Costa aponta que isso permitirá dimensionar melhor o tamanho do ensino superior brasileiro, porque, em certos casos, as faculdades faziam pedidos de um número de vagas ao MEC, mas não conseguiam preenchê-las, porque a “demanda social” por elas se reduzia.
As instituições passavam, então, a não ofertá-las nos vestibulares, mas elas ainda constavam no sistema do ministério.
Segundo o censo de 2015, das 8,5 milhões de vagas ofertadas, 2,3 milhões ficaram como “remanescentes”, ou seja, não foram preenchidas.
A maior parte destas vagas remanescentes está nas instituições privadas, que respondem por 7,7 milhões das vagas ofertadas e 2,1 milhões das remanescentes.
“Ao dimensionar melhor o ensino superior do país, se fará uma análise melhor do setor e saber exatamente o número de vagas existentes, quais são as disciplinas que têm maior demanda e as mais concorridas.”
No entanto, o cientista político Daniel Cara, coordenador-geral da Campanha Nacional pelo Direito à Educação, que reúne organizações da sociedade civil em prol da promoção da qualidade do ensino no país, faz ressalvas à medida.

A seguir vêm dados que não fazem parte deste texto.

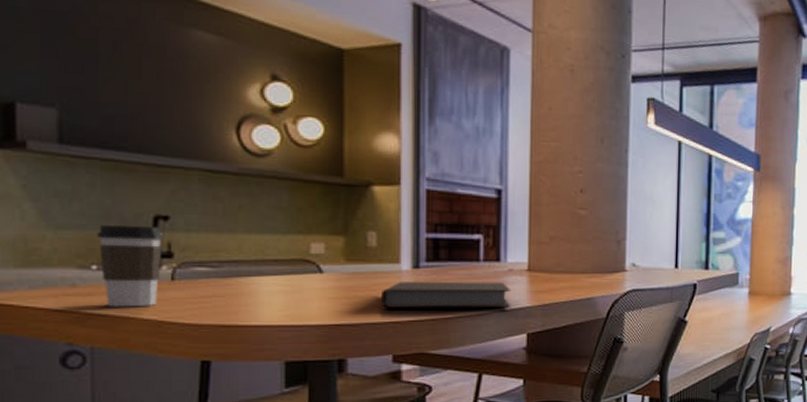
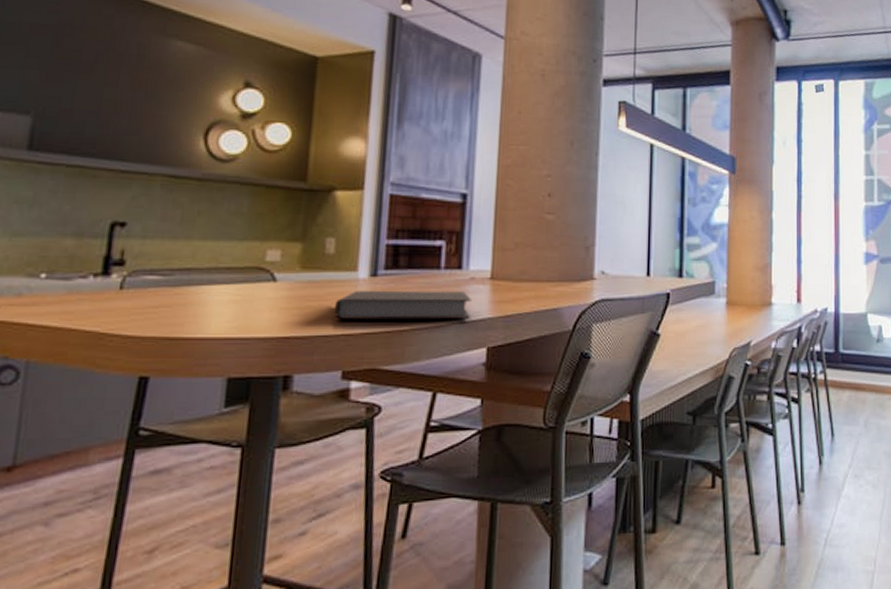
coffee cup: present [97,225,164,307] -> none [50,232,119,318]

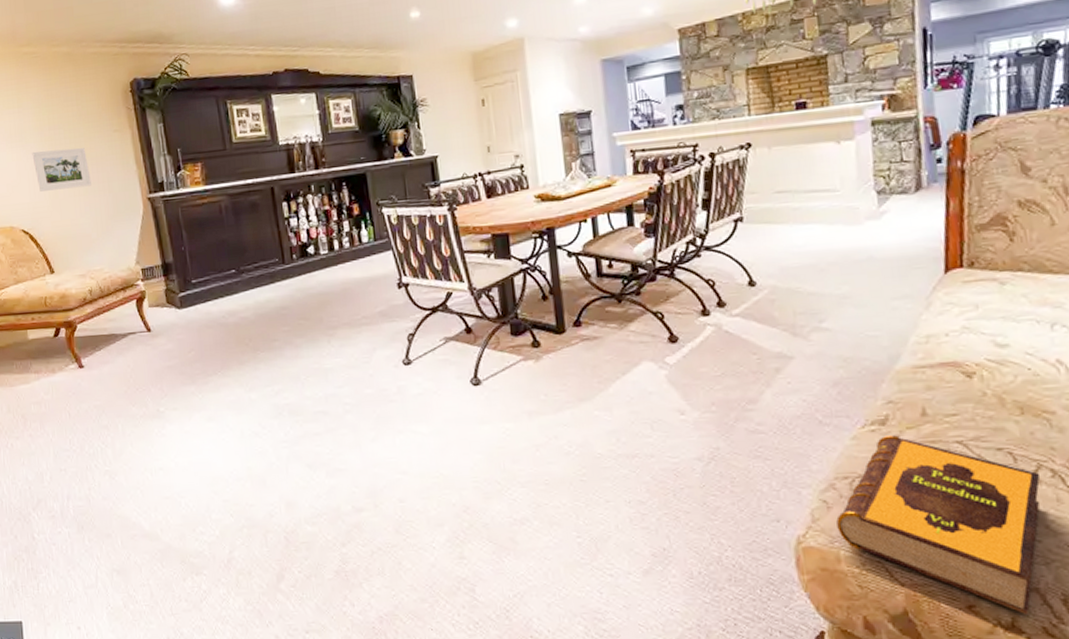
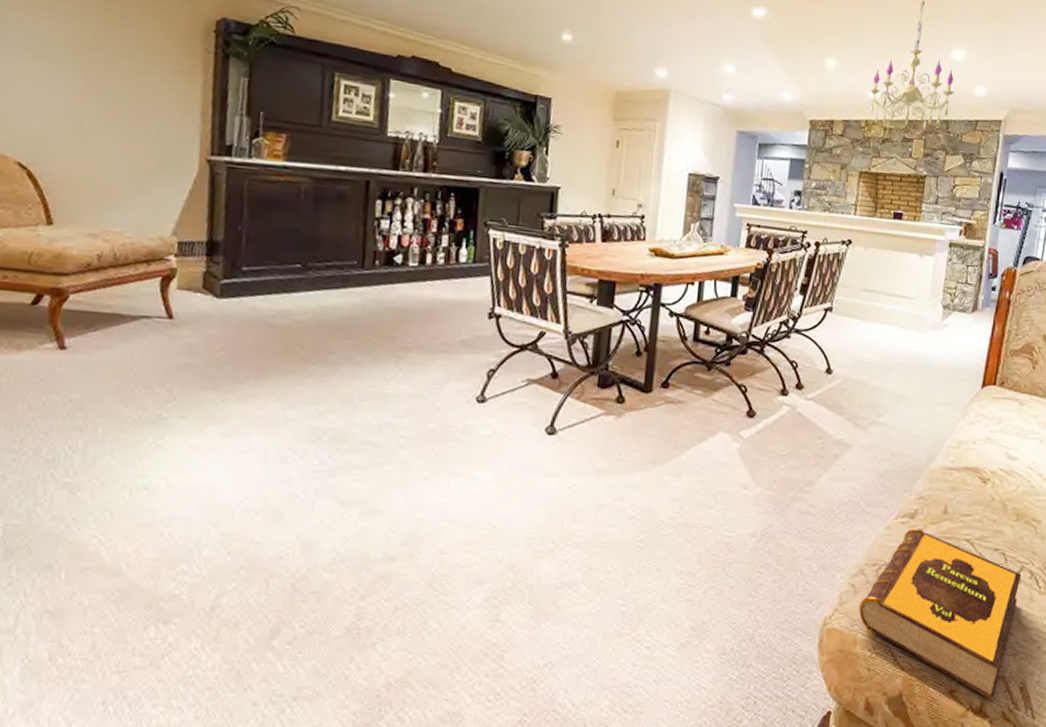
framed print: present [32,147,91,192] -> none [56,69,136,129]

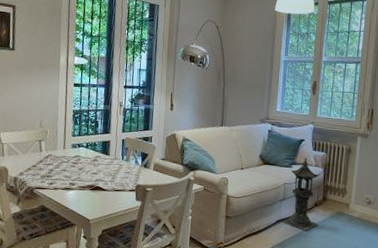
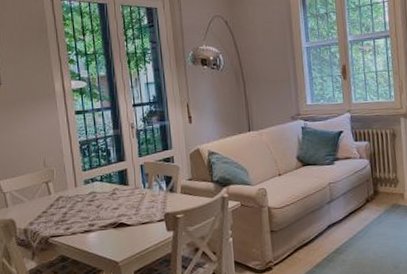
lantern: present [283,157,319,232] -> none [334,150,374,233]

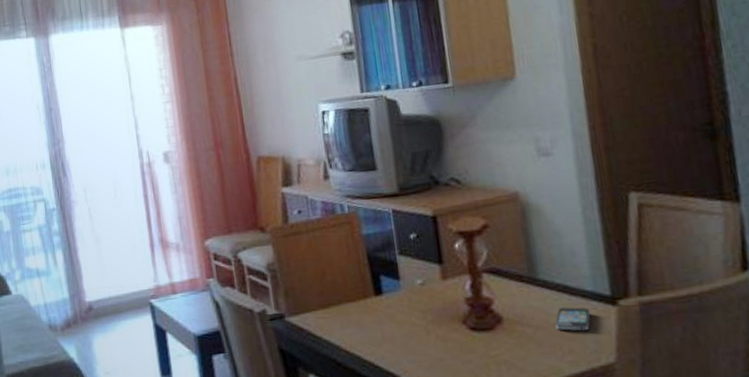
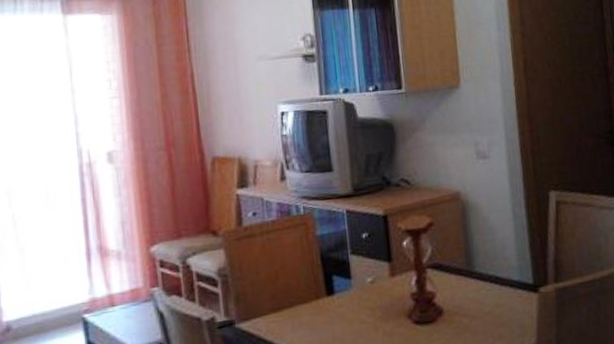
smartphone: present [555,307,591,332] -> none [488,296,517,319]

“A portaria parece desburocratizar o processo, mas dá às instituições o poder de tomar decisões que podem ir contra o interesse da sociedade de ter um ensino superior que favoreça seu desenvolvimento”, afirma Cara.
Ele ressalta que as vagas podem estar ociosas não apenas por falta de demanda, mas porque o aluno não consegue pagar a faculdade ou não recebe a assistência necessária para se manter no curso.
“Essa mudança pode encobrir esses problemas e não permitir que haja o debate necessário para que estudante não apenas tenha acesso ao ensino superior, mas permaneça nele”, diz Cara.
“O modelo anterior chamava atenção para o número de vagas ociosas, mas, sem esse dado, não há como elevar o nível do debate e, por exemplo, discutir o que essas instituições podem fazer para preencher as vagas ociosas em vez de extinguí-las.”